Writer, artist, visionary and priestess of goddess Isis

Olivia Melian Durdin-Robertson: April 13th, 1917-November 14th, 2013

Olivia Durdin Robertson

Olivia Durdin Robertson

 

Olivia Melian Durdin-Robertson, who has died aged 96, was a writer, artist, visionary and priestess of Isis, who through her family’s social and cultural connections provided a link with the hermetic spiritualist tradition of the Celtic Twilight, as exemplified particularly by George Russell (“AE”) and WB Yeats.

The second of the four children of Norah (née Parsons) and Manning Robertson, she was born in London, where her father, an architect and town planner, worked for the ministry of health. In 1925, the Robertsons left Surrey and returned to their Irish ancestral home. Manning Robertson practised architecture, advocated social housing and town planning, and wrote prolifically and critically as Ireland’s first serious commentator on 20th-century architecture, while the family spent holidays at their family home, Huntington Castle, Clonegal, on the Carlow-Wexford border. The young Olivia was introduced to the “magic of the sidhe” through the mysterious “aged hermit” Mr Fox, who lived on a hallowed site beside the river Slaney.

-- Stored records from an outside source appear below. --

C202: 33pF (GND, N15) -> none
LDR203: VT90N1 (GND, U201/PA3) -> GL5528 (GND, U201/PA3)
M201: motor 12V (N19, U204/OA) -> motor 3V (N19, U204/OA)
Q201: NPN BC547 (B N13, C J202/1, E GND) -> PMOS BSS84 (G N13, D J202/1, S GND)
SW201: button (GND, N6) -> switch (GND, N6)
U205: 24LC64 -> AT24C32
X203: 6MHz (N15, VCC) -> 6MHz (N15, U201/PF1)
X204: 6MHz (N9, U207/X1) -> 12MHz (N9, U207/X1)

When Yeats died in 1939, his widow asked Robertson to design the poet’s headstone at Drumcliff, Co Sligo. Many years afterwards Olivia told an interviewer: “My father designed Yeats’s tombstone, which carried the inscription ‘Cast a cold eye / On life, on death. / Horseman, pass by.’ Later my mother met Mrs Yeats and asked her if she liked the tombstone, and she said ‘Yes, and Willie’s delighted too!’”

Olivia Robertson studied at Heathfield School in Ascot and the Grosvenor School of Modern Art. She worked as a volunteer nurse in England during the second World War, returning to Dublin to study history of European painting at University College, Dublin, in 1943. She spent four years working with Dublin Corporation’s enlightened inner-city playground scheme, drawing portraits of children which would feature as spontaneous, spirited line illustrations in her books: St Malachy’s Court (1946), Field of the Stranger (1948), The Golden Eye (1949), Miranda Speaks (1950), It’s an Old Irish Custom (1954) and The Dublin Phoenix (1957), all full of shrewdly observed evocations of the city.

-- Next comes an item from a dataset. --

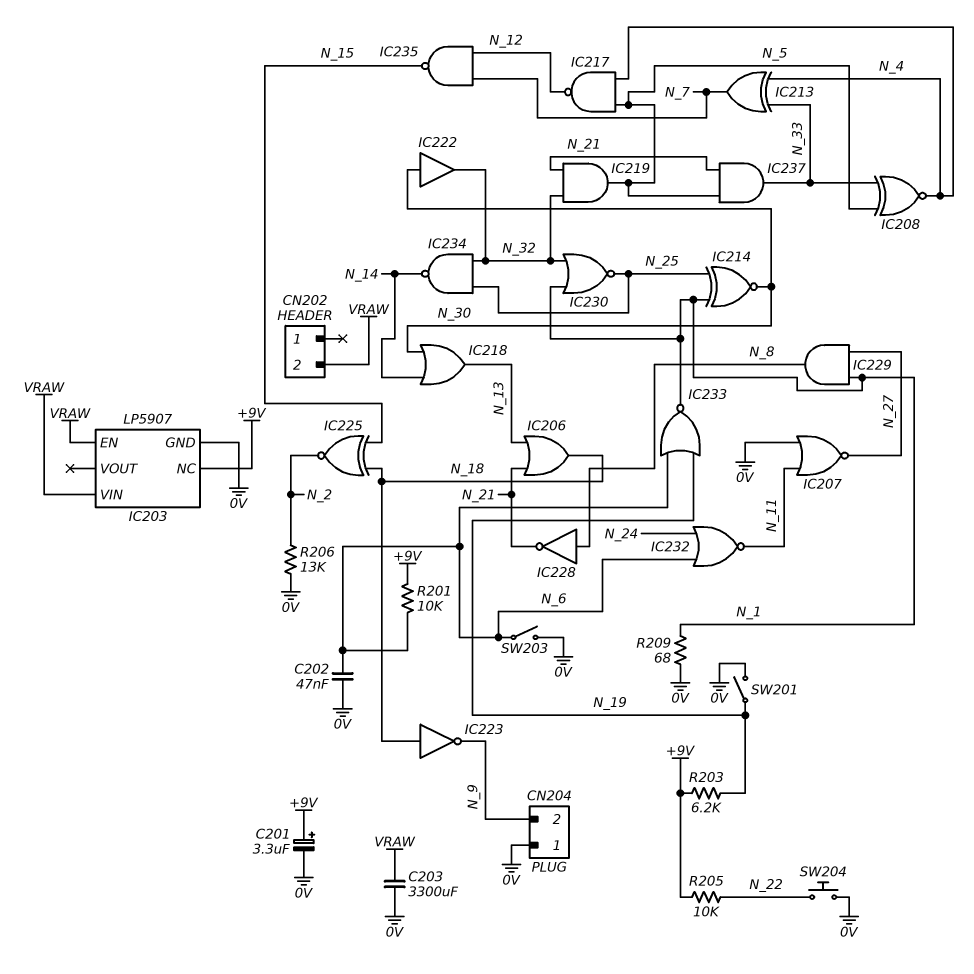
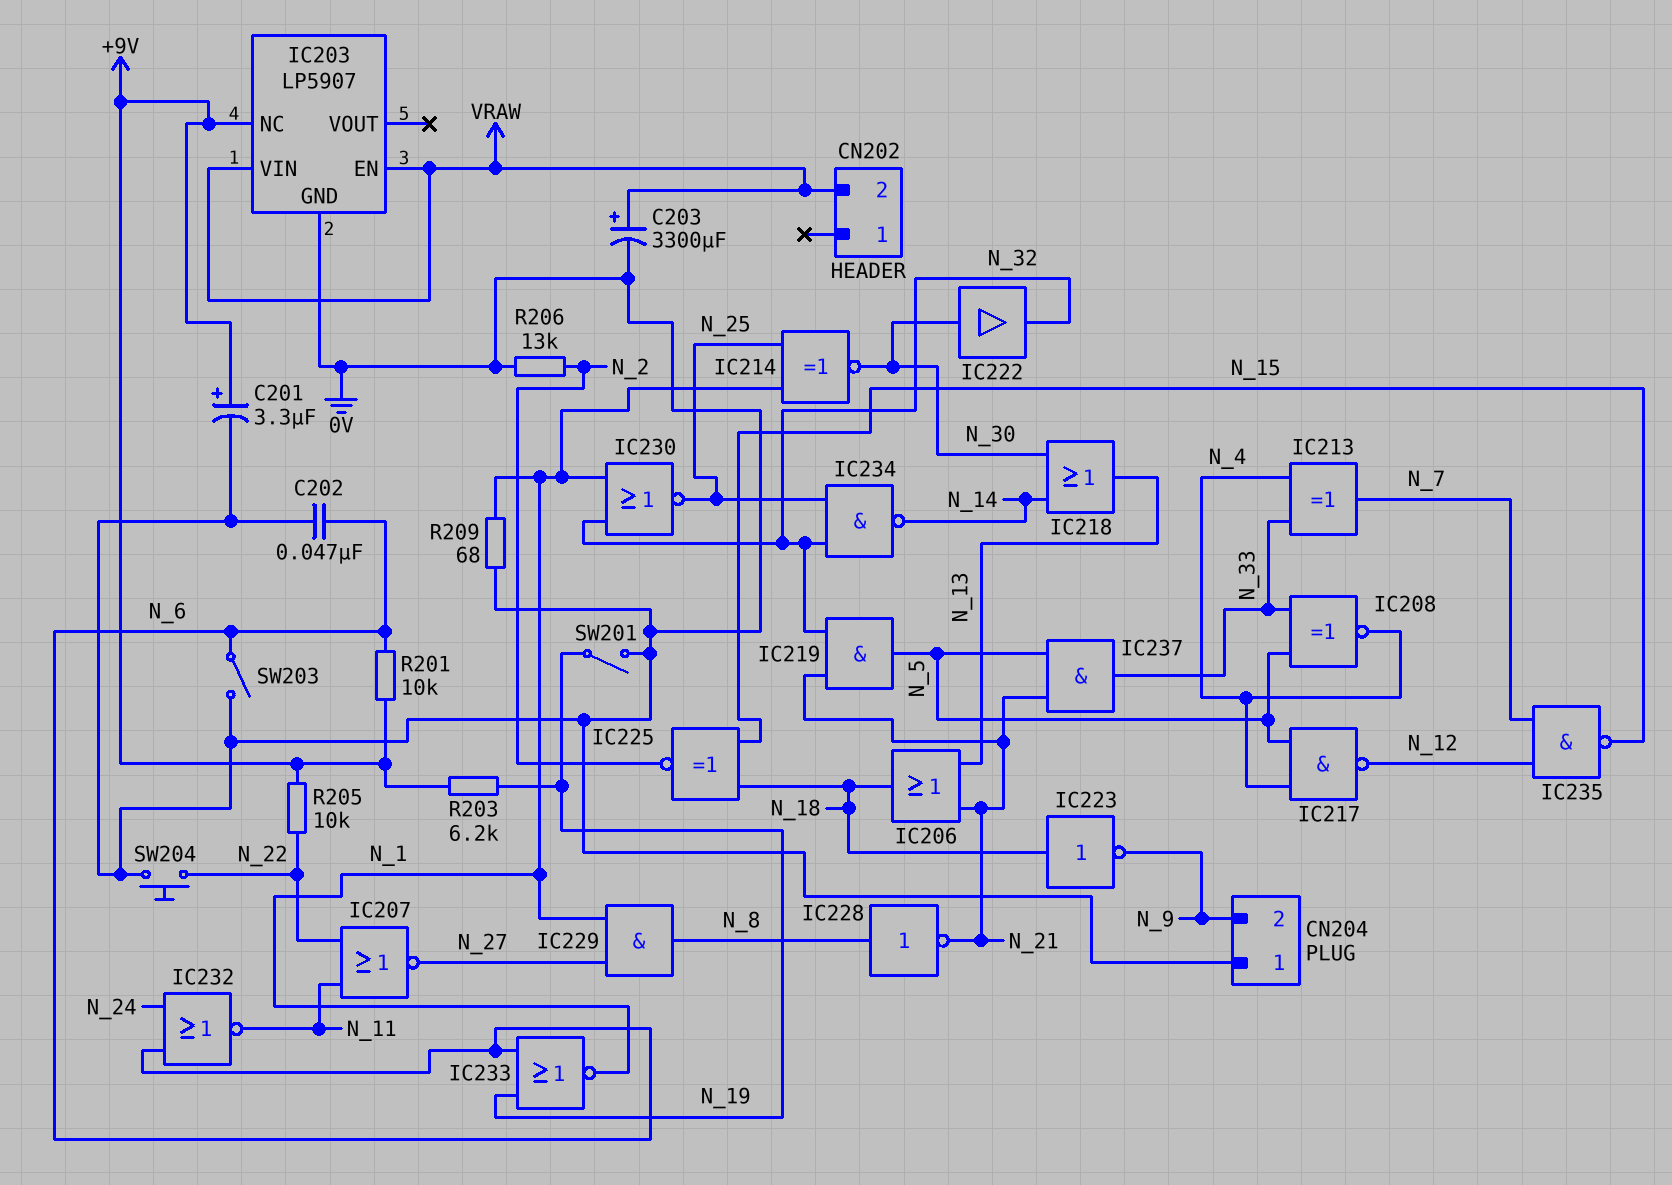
C203: 3300uF (0V, VRAW) -> 3300uF (plus VRAW, minus 0V)
IC207: NOR (in 0V, in N_11, out N_27) -> NOR (in N_11, in N_22, out N_27)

In 1946, she received her first awakening into what she termed “the eternal reality . . . the source of our being and all that we hold to be good, noble and true” from the Egyptian goddess Isis. But it was not until 1960 that she joined her brother, Lawrence, a former Anglican rector and his wife, Pamela, who had decided to settle in their “land of heart’s desire” at Huntington Castle.

First they formed the philanthropic Clonegal Local Welfare scheme , then in 1963, their Centre for Meditation and Study. Regular seminars, esoteric site visits and discussions explored the inner meanings of the altered states of consciousness they had each experienced.

In the early 1970s she and her brother, she told an interviewer in 1992, “became aware of the imbalance in the world . . . Suddenly I realised the missing factor was the total ignorance of, and deliberate attack on the religion of God the Mother.”

Band of followers

The siblings sought the divine through comparative study, harmony with nature and creation, and a positive, instinctive, all-embracing new symbolic order. This led to Lawrence Durdin-Robertson’s The Cult of the Goddess (1974), Olivia’s autobiographical book The Call of Isis (1975), their formation of the Fellowship of Isis in 1976 and Olivia’s permanent return to Ireland.

Robinson attracted a growing band of followers through the colourful blend of rituals, liturgy, images and words she evolved in her mediation with the universal goddess. At Huntington Castle she and Lawrence built a temple in the dungeon with 12 shrines and five chapels, each dedicated to a particular goddess.

Over 40 or so years, she wrote a succession of booklets, illustrated by her drawings as the fellowship became multireligious, multicultural and multinational. In 1993, her travels included her representation of the fellowship at the World Parliament of Religions in Chicago, where she breakfasted with the Dali Lama.

She continued to write, paint, discuss, give presentations and meditations, travelling indefatigably until recently, when a fall in the castle grounds curtailed her activities. She died peacefully in Wexford, one of the last living links with the esoteric mysticism of AE and Yeats.